Hello,
I have 4 GPU A100 PCIe 80GB. I’d like to use the first two GPUs for PCI Passthrough on KVM/OpenStack and the other two for vGPU (MIG).
For the first two, I’d like to use the VFIO driver, and for the other two, I’d like to use the NVIDIA driver.
Is this possible?
Details:
# lspci -nnk | grep -A3 -i "3D Controller"
01:00.0 3D controller [0302]: NVIDIA Corporation GA100 [A100 PCIe 80GB] [10de:20b5] (rev a1)

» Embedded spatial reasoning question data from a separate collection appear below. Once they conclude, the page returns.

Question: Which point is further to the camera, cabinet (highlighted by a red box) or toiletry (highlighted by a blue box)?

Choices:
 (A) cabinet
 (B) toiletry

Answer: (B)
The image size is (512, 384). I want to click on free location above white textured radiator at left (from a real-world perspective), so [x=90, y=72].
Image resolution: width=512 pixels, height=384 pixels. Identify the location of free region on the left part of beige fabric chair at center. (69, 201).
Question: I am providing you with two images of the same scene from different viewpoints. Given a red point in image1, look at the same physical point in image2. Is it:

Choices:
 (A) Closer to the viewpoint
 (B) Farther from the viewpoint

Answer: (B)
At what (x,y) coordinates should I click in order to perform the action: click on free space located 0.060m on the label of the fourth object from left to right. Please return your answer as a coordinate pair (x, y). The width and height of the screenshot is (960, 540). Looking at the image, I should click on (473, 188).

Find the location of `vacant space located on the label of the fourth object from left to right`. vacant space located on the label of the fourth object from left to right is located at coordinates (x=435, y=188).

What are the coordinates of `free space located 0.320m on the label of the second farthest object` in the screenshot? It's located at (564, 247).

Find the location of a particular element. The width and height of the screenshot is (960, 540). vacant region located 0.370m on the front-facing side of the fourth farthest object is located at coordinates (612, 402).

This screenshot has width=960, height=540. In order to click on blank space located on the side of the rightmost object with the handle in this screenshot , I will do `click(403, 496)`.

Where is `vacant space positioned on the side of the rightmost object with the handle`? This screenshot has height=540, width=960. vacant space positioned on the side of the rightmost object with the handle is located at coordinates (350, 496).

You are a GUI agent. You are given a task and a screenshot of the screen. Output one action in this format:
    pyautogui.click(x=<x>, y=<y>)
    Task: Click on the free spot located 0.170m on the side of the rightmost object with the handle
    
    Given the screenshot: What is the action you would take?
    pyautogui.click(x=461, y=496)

Subsystem: NVIDIA Corporation GA100 [A100 PCIe 80GB] [10de:1533]
Kernel driver in use: nvidia
Kernel modules: nvidiafb, nouveau, nvidia_drm, nvidia
--
41:00.0 3D controller [0302]: NVIDIA Corporation GA100 [A100 PCIe 80GB] [10de:20b5] (rev a1)
Subsystem: NVIDIA Corporation GA100 [A100 PCIe 80GB] [10de:1533]
Kernel driver in use: nvidia
Kernel modules: nvidiafb, nouveau, nvidia_drm, nvidia
--
81:00.0 3D controller [0302]: NVIDIA Corporation GA100 [A100 PCIe 80GB] [10de:20b5] (rev a1)
Subsystem: NVIDIA Corporation GA100 [A100 PCIe 80GB] [10de:1533]
Kernel driver in use: nvidia
Kernel modules: nvidiafb, nouveau, nvidia_drm, nvidia
--
c4:00.0 3D controller [0302]: NVIDIA Corporation GA100 [A100 PCIe 80GB] [10de:20b5] (rev a1)
Subsystem: NVIDIA Corporation GA100 [A100 PCIe 80GB] [10de:1533]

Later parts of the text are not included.